U.S. stock futures were flat Tuesday after the Nasdaq Composite closed at its lowest in two years during the regular session.
Dow Jones Industrial Average futures fell 17 points, or 0.06%, rebounding from a slump that took the index down about 200 points in premarket trading. S&P 500 futures declined 0.17% while Nasdaq 100 futures slipped 0.20%.
Stocks closed lower Monday, with the Nasdaq Composite falling 1% following a drop in semiconductor stocks. The Dow Jones Industrial Average shed nearly 94 points, or 0.3%, while the S&P 500 declined about 0.8%.
Bond prices also fell. The yield on the U.S. 10-year Treasury rose about five basis points to 3.937% after nearing the key 4% level overnight. Bond yields are inverse to prices, and a basis point is one hundredth of one percent.
The moves came as investors weighed comments from JPMorgan CEO Jamie Dimon, who warned that the U.S. would likely fall into a recession over the next “six to nine months,” and said the S&P 500 could fall another 20% depending on whether the Federal Reserve engineers a soft or a hard landing for the economy.

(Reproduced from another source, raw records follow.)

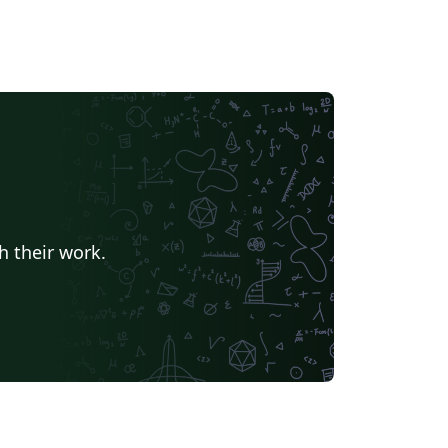
h their work.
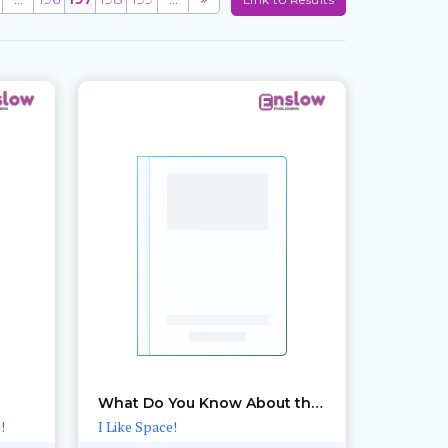
What Do You Know About the Sun?
!
I Like Space!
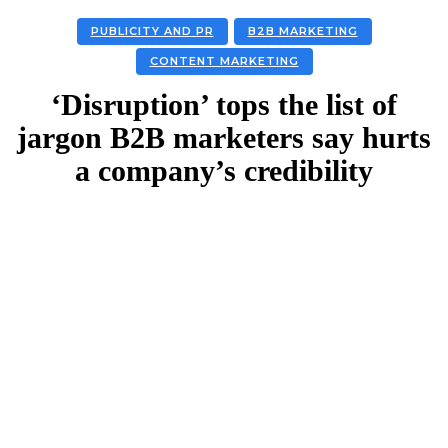
PUBLICITY AND PR
B2B MARKETING
CONTENT MARKETING
‘Disruption’ tops the list of
jargon B2B marketers say hurts
a company’s credibility
Facebook
Twitter
Linkedin
Email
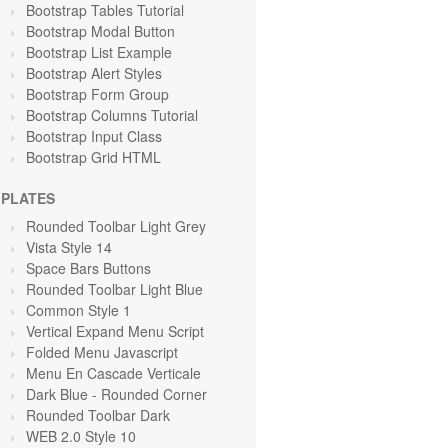
Bootstrap Tables Tutorial
Bootstrap Modal Button
Bootstrap List Example
Bootstrap Alert Styles
Bootstrap Form Group
Bootstrap Columns Tutorial
Bootstrap Input Class
Bootstrap Grid HTML
PLATES
Rounded Toolbar Light Grey
Vista Style 14
Space Bars Buttons
Rounded Toolbar Light Blue
Common Style 1
Vertical Expand Menu Script
Folded Menu Javascript
Menu En Cascade Verticale
Dark Blue - Rounded Corner
Rounded Toolbar Dark
WEB 2.0 Style 10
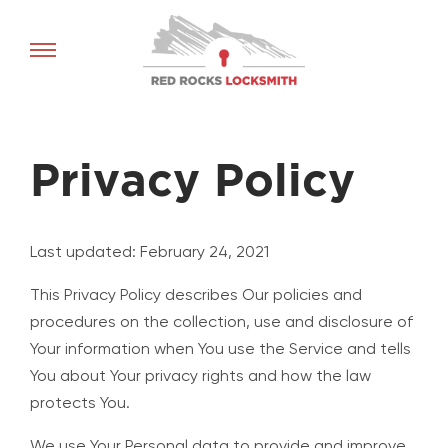
Red
Rocks
Locksmith
home
Privacy Policy
Last updated: February 24, 2021
This Privacy Policy describes Our policies and
procedures on the collection, use and disclosure of
Your information when You use the Service and tells
You about Your privacy rights and how the law
protects You.
We use Your Personal data to provide and improve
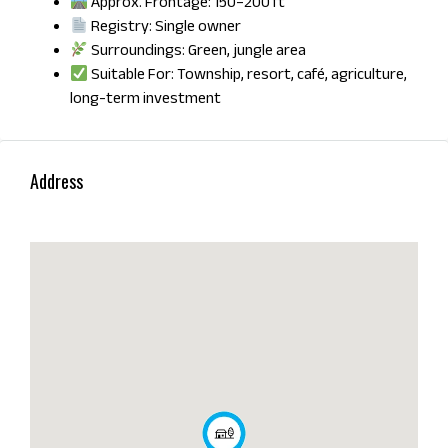
Approx. Frontage: 150–200 ft
Registry: Single owner
Surroundings: Green, jungle area
Suitable For: Township, resort, café, agriculture,
long-term investment
Address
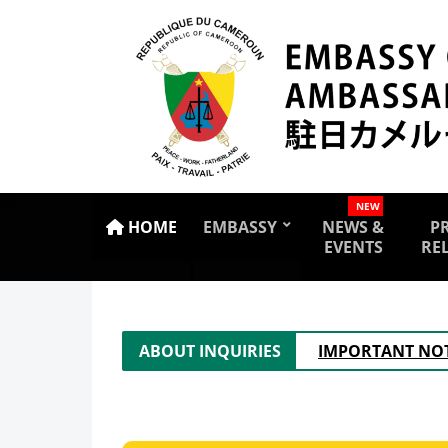
NEW
HOME
EMBASSY
NEWS &
P
EVENTS
RE
ABOUT INQUIRIES
IMPORTANT NOT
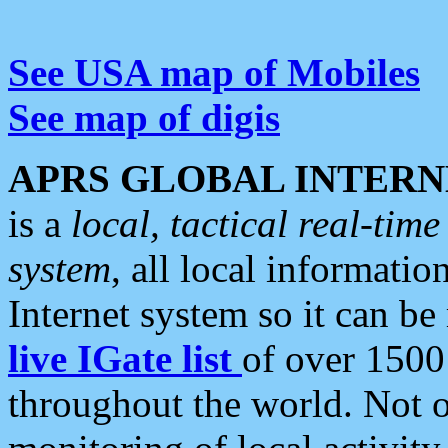
See USA map of Mobiles
See map of digis
APRS GLOBAL INTERN
is a
local, tactical real-ti
system
, all local informatio
Internet system so it can b
live IGate list
of over 1500
throughout the world. Not o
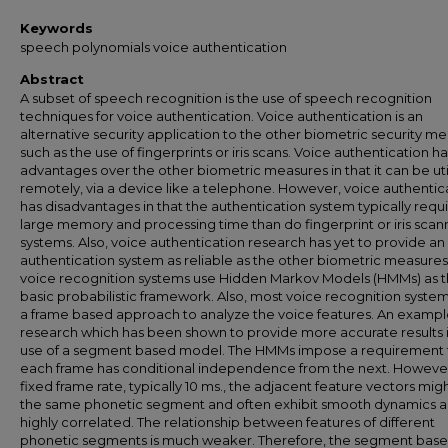
Keywords
speech polynomials voice authentication
Abstract
A subset of speech recognition is the use of speech recognition
techniques for voice authentication. Voice authentication is an
alternative security application to the other biometric security m
such as the use of fingerprints or iris scans. Voice authentication ha
advantages over the other biometric measures in that it can be uti
remotely, via a device like a telephone. However, voice authentic
has disadvantages in that the authentication system typically requi
large memory and processing time than do fingerprint or iris scan
systems. Also, voice authentication research has yet to provide an
authentication system as reliable as the other biometric measures
voice recognition systems use Hidden Markov Models (HMMs) as t
basic probabilistic framework. Also, most voice recognition syste
a frame based approach to analyze the voice features. An exampl
research which has been shown to provide more accurate results i
use of a segment based model. The HMMs impose a requirement 
each frame has conditional independence from the next. However
fixed frame rate, typically 10 ms., the adjacent feature vectors mig
the same phonetic segment and often exhibit smooth dynamics a
highly correlated. The relationship between features of different
phonetic segments is much weaker. Therefore, the segment bas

Those remarks came at the start of a big week for third quarter bank earnings, and ahead of Wednesday’s producer price report, Thursday’s consumer price index report for September and Friday’s retail sales numbers, also for last month.
Investor reaction is focused solely on how the Federal Reserve will react to the economy as it works to dampen inflation.
“There’s always this idea of a Fed pivot coming right around the corner, and they’re just going to tighten their belts to bring inflation down without affecting the economy more broadly,” Dan Greenhaus, chief strategist and economist at Solus Alternative Asset Management, said Monday on CNBC’s “Closing Bell: Overtime.”
“All of that was always hopes and dreams. And the most likely outcome was … what history shows always happens, which is the Fed tightens, they tighten too much, they cause an economic dislocation, the market goes down. Full stop,” he added.